Mr. McDonnell eventually found about 75 beer recipes and organized the ingredients in a spreadsheet. In the end, he chose eight of the most frequently mentioned: desert dates, Yemeni seedr honey, sycamore figs, Israeli golden raisins, thorny juniper berries, carob berries, black cumin, and frankincense.
Sycamore figs were especially difficult to find. Mr. McDonnell apparently considered using a close plant relative, the black mission fig.
But luckily his friend, Marika Dalley Snider, an architectural historian at the University of Memphis, was working on a digital reconstruction of the Egyptian Temple of Karnak at the time. It turned out that the family of an archaeological director in Luxor had been caring for a sycamore fig grove for generations.
“We just celebrated,” Mr. McDonnell said.
Purple Egyptian wheat and emmer wheat were chosen as base grains. Then he turned to the yeast. Like Mr Blackley, Mr McDonnell wanted to use ancient breeds rather than common commercial varieties.
Here he was lucky again. In 2015, an Israeli team led by Itai Gutman, a veteran brewer living in Europe, extracted yeast from an amphora discovered in Israel that was most likely used for brewing by the Philistines around 850 B.C. It's high.

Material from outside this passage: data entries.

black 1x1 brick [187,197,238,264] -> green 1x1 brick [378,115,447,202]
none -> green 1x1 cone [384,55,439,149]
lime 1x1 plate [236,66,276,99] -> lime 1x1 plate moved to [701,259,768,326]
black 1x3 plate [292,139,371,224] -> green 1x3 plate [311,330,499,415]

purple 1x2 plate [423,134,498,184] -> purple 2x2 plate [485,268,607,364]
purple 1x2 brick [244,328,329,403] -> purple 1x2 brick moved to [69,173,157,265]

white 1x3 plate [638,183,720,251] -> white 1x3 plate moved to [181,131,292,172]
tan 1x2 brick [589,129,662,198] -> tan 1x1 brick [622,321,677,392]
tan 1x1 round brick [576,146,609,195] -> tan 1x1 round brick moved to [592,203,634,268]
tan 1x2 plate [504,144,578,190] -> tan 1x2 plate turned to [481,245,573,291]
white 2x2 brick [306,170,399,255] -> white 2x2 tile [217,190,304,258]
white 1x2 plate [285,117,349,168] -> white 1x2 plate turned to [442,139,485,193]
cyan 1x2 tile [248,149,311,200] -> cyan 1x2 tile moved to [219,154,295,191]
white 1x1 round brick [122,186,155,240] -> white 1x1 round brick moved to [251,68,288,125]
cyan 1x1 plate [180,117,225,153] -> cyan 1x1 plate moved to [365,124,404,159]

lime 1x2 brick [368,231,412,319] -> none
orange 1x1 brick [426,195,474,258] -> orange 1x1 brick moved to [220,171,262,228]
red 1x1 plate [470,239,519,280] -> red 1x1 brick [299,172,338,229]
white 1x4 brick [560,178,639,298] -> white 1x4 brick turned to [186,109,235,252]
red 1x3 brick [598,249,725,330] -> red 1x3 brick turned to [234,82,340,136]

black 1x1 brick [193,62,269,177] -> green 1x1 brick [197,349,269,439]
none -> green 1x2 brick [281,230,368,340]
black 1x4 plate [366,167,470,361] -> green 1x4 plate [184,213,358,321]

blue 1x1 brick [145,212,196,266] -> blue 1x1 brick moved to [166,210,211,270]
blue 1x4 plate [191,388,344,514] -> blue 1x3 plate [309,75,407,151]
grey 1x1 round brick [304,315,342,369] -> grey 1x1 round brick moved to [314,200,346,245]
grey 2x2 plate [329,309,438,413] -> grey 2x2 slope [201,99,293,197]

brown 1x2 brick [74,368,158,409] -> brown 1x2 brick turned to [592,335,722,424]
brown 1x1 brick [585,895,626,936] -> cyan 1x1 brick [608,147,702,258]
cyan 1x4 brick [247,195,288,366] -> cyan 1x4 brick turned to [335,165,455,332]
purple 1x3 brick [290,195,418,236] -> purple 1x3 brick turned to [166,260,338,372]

Yeast has an amazing ability to remain dormant for unusually long periods of time. The billions of cells in the dormant colony “are still talking to each other,” Gutman said. “They still have all the chemical signals between them. And they just wait. They said, ‘This is not a good time to breed.’”
Mr. Gutman is the founder of Primer's Yeast, a company that sells ancient microbial strains. He argues that the difference between ancient yeast and the yeast found on supermarket shelves is like the difference between a wolf and a golden retriever. While commercial yeasts produce a more predictable flavor profile, wild yeasts have come to be associated with what are now called “off-flavors.”
“What they did was remove a lot of the byproducts,” Gutman said. Traditional European breweries, such as those run by Belgian monks following centuries-old methods, retain the characteristics of fruity yeast in the form of untamed lupine, he said.
This was exactly what Mr. McDonnell wanted to know. “This was the most important part of the process,” he said, referring to Mr. Gutman’s yeast. “To me, this would have been another fun beer I made that wouldn’t be worth noting if it didn’t contain yeast.”
Some in the industry are skeptical that ancient yeast is a game changer. Beer expert Mr. “Modern science has taken nothing away from anyone,” Witte said. Modern microbiology allows brewers to use “pure cultures of a single yeast species,” he said. “This gives brewers more control over their finished beer than at any time in history.”
But Mr. McDonell is pleased with his historic blend, which starts off sour and then becomes more complex, reaching a rich, refreshing, cider-like quality. Like its color, its taste is reminiscent of apricot. Carbonation is low, as befits its history.
Mr McDonell said he was often asked what the beer was called. He said he didn't plan on selling his suds, so branding wasn't a big consideration. But the question came up often enough that Mr. McDonell settled on “Sinai Sour,” a name that reflects both the beer's flavor profile and its distant origins near the desert peninsula where ancient Egyptians mined turquoise.